よく「アル中の白黒思考」と言いますが、アル中というのは物事を「良い」「悪い」のどちらかに決めたがります。良いものはとことん良く、ダメなものはとことんダメという価値判断なのです。
例えば同じアル中の人に対しても、「あの人は回復した素晴らしい人」であるか、またはその逆の「回復していないダメなヤツ」であるかのどちらかです。自分のやり方を理解し共感してくれる人は「素晴らしき理解者」であり味方だとみなし、異論を挟む相手は「自分に悪意を持っている人」すなわち敵だと見なします。
しかも、この白と黒はしばしば入れ替わります。昨日まで素晴らしい理解者として尊敬と理想化の対象だった人が、ちょっとした小さな出来事がきっかけに、とんでもないこき下ろしの対象になることもあります。
Wikipedia を元にすれば、回復していないアル中は「スプリッティング」なとらえ方しかできないわけです。例えば Wikipedia に対しても、百科事典とはいえ素人が編集しているものだから信用できない価値のないものだと見なします。ダメな記事もあれば良い記事もあるというアンビバレントな見方を(Wikipedia相手にさえ)できないでいるのが、回復していないアル中の姿です。

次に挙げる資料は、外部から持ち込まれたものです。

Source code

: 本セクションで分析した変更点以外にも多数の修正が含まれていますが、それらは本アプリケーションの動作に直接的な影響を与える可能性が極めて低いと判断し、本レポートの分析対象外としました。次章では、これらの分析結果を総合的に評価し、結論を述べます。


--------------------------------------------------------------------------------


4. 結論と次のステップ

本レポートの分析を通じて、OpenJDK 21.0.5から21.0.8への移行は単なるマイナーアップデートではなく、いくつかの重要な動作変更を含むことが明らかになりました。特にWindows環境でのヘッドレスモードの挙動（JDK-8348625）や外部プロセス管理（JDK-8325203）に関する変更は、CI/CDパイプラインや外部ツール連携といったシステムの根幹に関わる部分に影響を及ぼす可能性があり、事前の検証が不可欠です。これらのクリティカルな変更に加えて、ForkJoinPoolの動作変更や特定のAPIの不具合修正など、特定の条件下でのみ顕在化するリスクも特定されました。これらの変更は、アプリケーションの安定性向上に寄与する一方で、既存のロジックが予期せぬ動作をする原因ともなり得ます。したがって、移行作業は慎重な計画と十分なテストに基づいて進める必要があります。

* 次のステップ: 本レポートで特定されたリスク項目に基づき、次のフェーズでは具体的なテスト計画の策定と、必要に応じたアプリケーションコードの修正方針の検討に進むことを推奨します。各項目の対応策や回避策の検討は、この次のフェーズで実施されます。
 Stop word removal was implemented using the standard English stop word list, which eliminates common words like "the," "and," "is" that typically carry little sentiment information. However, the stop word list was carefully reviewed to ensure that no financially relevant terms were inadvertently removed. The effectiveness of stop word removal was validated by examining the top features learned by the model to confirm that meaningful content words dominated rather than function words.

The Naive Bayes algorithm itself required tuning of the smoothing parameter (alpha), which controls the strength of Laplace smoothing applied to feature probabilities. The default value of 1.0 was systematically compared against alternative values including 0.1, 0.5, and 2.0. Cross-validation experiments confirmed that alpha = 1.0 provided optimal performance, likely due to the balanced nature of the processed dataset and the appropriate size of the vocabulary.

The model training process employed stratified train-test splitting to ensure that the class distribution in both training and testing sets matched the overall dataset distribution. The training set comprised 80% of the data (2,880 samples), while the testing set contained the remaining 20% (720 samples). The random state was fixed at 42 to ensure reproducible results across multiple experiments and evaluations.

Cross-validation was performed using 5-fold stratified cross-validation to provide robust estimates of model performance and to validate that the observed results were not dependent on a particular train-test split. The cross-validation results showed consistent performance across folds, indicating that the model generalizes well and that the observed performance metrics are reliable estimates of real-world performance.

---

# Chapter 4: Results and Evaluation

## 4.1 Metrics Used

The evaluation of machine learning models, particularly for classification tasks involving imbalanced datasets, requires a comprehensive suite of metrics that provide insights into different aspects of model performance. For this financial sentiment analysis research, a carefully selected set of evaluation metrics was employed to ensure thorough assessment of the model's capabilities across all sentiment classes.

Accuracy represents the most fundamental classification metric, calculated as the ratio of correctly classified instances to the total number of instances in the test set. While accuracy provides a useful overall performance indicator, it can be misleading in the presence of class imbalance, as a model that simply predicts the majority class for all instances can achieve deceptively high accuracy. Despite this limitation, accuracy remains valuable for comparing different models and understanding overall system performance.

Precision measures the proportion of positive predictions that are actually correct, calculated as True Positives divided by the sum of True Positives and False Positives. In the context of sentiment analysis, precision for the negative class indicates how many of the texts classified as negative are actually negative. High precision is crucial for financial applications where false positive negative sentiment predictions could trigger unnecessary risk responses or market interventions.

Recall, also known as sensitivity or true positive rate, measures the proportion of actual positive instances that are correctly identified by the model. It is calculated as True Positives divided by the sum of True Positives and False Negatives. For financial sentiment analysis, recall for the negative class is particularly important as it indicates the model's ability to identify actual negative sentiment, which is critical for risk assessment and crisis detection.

しかし回復が進んでいけば、物事の多くは白と黒の中間のグレーゾーンにあることを捉えられるようになっていきます。
完全に回復した人などはおらず、どんな長い人でもどこかしら回復していない部分を抱えています。まったく回復していなさそうな人でも回復の萌芽を備えています。すべてにおいて自分の味方になってくれる人などいないし、自分の意見に何もかも反対する人もいません。
正しいと同時に間違っている、間違っていると同時に正しい・・そうした見方ができるようになっていくのが回復でしょう。
こうした白黒思考は依存症に限った話ではないようで、例えば境界性人格障害や自閉圏の症状としても取り上げられています。人が精神を病んだとき、あるいは何かの退行が起こったときに、アンビバレントなとらえ方をする能力が失われ、スプリッティングな白黒思考に陥ってしまうのではないか、と考えています。